- Born: 3 September 1899 Leeds, United Kingdom
- Died: 2 August 1978 (aged 78)
- Occupation: Novelist
- Spouse: Una Dulcie Bray
- Parent(s): Charles Plaxton Alice Lily Armstrong

= Thomas Armstrong (writer) =

British writer (1899–1978)

Thomas Armstrong (3 September 1899 - 2 August, 1978) was a Leeds-born novelist. He is best known for a series of popular novels set in Yorkshire, including the best-selling The Crowthers of Bankdam.

His parents were from mill-owning families. After attending Queen Elizabeth School, Wakefield, he studied at the Royal Naval College, Keyham, followed by service in the Royal Navy during the First World War. He married in 1930 and then began writing novels. He achieved success with the immediately popular The Crowthers of Bankdam that was soon made into a film (Master of Bankdam). The couple lived in Yorkshire, initially in the West Riding and then in Swaledale for 30 years.
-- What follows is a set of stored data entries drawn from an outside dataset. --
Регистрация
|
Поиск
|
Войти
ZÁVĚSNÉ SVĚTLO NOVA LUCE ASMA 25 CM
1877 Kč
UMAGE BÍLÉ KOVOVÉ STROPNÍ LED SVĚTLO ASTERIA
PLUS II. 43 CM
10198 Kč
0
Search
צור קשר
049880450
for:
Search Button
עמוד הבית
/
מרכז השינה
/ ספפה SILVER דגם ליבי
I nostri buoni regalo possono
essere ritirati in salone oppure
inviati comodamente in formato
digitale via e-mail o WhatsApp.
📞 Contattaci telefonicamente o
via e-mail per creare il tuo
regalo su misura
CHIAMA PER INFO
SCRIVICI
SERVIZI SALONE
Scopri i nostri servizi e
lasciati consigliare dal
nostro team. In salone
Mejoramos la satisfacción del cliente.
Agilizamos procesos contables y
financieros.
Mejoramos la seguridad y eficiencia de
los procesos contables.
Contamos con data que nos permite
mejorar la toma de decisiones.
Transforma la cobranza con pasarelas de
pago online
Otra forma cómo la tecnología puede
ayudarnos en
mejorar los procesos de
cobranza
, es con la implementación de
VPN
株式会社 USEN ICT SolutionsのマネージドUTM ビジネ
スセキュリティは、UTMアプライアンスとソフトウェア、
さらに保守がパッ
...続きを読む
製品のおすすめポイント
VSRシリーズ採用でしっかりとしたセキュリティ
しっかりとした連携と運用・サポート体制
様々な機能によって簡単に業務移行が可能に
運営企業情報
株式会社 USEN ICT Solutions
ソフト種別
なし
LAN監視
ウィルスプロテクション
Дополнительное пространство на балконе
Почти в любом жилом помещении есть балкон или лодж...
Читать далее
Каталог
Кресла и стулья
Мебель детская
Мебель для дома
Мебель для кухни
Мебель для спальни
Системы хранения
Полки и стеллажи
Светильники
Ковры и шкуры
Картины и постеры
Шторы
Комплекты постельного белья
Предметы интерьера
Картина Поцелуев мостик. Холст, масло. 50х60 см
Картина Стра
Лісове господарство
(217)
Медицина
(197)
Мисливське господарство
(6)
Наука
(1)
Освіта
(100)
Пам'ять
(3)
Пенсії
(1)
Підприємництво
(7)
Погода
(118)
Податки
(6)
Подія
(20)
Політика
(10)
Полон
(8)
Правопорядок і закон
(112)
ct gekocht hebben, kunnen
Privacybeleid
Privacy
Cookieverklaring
Throughout his life, he avoided personal publicity.

==Published works==
- The Crowthers of Bankdam (1940) (Crowther Chronicles)
- Dover Harbour (1942)
- King Cotton (1947) (original handwritten manuscript held at Salford University)
- Adam Brunskill (1952)
- Pilling Always Pays (1954) (Crowther Chronicles)
- A Ring Has No End (1958)
- Sue Crowther's Marriage (1961) (Crowther Chronicles)
- The Face of the Madonna (1964)
- Our London Office (1966) (Crowther Chronicles).